Onesipe Aguado, born May 9, 1830, in Évry, France was the youngest of three brothers born to the wealthy banker Alexandre Aguado, marquis de las Marismas del Guadalquiver. Onesipe and his oldest brother Olympe Aquado were amateur enthusiasts who split their time between socialite activities, a close family life, and photography. Upon their father's death in 1842, Onesipe and Olympe inherited a considerable fortune that included vacation homes.

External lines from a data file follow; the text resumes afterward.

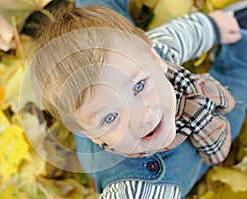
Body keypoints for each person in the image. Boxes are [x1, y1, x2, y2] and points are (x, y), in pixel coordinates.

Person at [27, 0, 247, 198]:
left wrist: (211, 27)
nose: (142, 117)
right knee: (235, 98)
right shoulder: (138, 191)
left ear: (154, 57)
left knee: (100, 21)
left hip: (95, 115)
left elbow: (178, 36)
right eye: (111, 117)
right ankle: (241, 49)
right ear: (90, 136)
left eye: (139, 87)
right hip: (174, 159)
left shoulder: (141, 56)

Onesipe and Olympe were students of Gustave Le Gray, and were active early members of the Societe Francaise de Photographie. They were early makers of photographic enlargements and known for their experimentations with photographic processes—producing daguerreotypes, cartes-des-visites, techniques with negative paper for landscapes and collodion on glass for portraits. They were also known for the diversity of their subjects—deserted interiors, close studies of trees as well as sweeping pastorals, portraits, reproductions of works of arts and snapshots of sailboats.

==Description and interpretation==
The portrait, Woman Seen from the Back, a salted paper print from glass negative, suggests the wit and playfulness of its photographer. The image is devoid of depth, possibly an extension of the artists' work on foreshortening, making the sitter appear two dimensional and merely a silhouette.

==Later history and influence==
Aquado's unique composition of his subject—that focuses on the subject's back, is also seen in the 1818 painting, Wanderer above the Sea of Fog by Caspar David Friedrich and later, in 1928, in La Mort des Fantômes (1928) by René Magritte.

The photograph illustrates the front cover of the first edition of Susan Sontag's 1999 novel In America.